Il m'attrape et me relève, il me traîne plus qu'il ne m'aide à marcher jusqu'à ce qui semblerait être ma chambre. Sa voix se fait lointaine, je sombre dans le sommeil.

***

- Oui, il dort, j'ai fait un peu de rangement, t'aurais vu ce qu'il a bu. Il était bourré de chez bourré quand je l'ai couché. Il arrêtait pas de répéter que tu lui avais arraché son voile, et qu'il avait mal à cause du poignard. T'y comprends quelque chose toi ?

- Oui, je crois. Je pense qu'il a enfin compris que tout était un malentendu. Et faut qu'il soit saoul pour s'en rendre compte. J'espère qu'il a pas oublié. Je vais aller le voir.

- Fait gaffe.

- T'inquiète il est toujours dans le pâté le matin, alors là qu'il a bu.

La porte s'ouvre, je plisse les yeux, la lumière m'aveugle quelque peu. Il s'approche dangereusement, s'assoit sur le lit.

- Bien dormi ?

- Qu'est ce que tu fous là, dégage.

Je me redresse et le pousse pour qu'il s'en aille, qu'il ne me voit pas comme ça. Pas en train de pleurer contre moi-même. Mais trop tard, il a tout vu, mon regard suppliant, mes larmes, prière silencieuse pour qu'il ne me quitte pas. Il me prend dans ses bras, me berce doucement. Je ne dis, il n'y rien à dire. Il a bien compris que je m'étais rendu compte de mon erreur. Je me laisse aller dans ses bras, tête collée contre son torse, mes poings froissant son débardeur. Il me caresse les cheveux tandis que le flot d'eau salée détrempe son haut. Puis il me parle :

- Alors, je te retrouve enfin ?

- Oui, enfin. Pardonne-moi, je t'ai fait tellement mal.

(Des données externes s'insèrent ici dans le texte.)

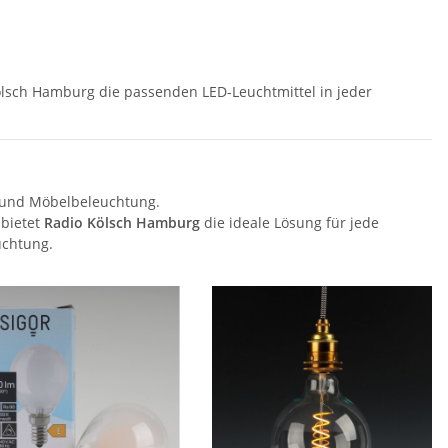
lsch Hamburg die passenden LED-Leuchtmittel in jeder
- und Möbelbeleuchtung.
 bietet
Radio Kölsch Hamburg
die ideale Lösung für jede
uchtung.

- Non, c'est moi qui devrais me faire pardonner.

- T'as rien fait de mal ?

- Si je ne m'étais pas saoulé, rien de tout ça ne serait arrivé.

- On fêtait mon anniversaire, Rei.

- Ouais, mais c'était pas une raison pour...

- Arrête maintenant ! Je te pardonne.

- Merci.

Sur ce, il prend ma tête entre ses mains et m'embrasse. Que ces lèvres m'avaient manqué ! Il m'avait tellement manqué. Un mois entier, je n'osais même pas croire ce que j'avais fait alors que mes lèvres se moulaient aux siennes.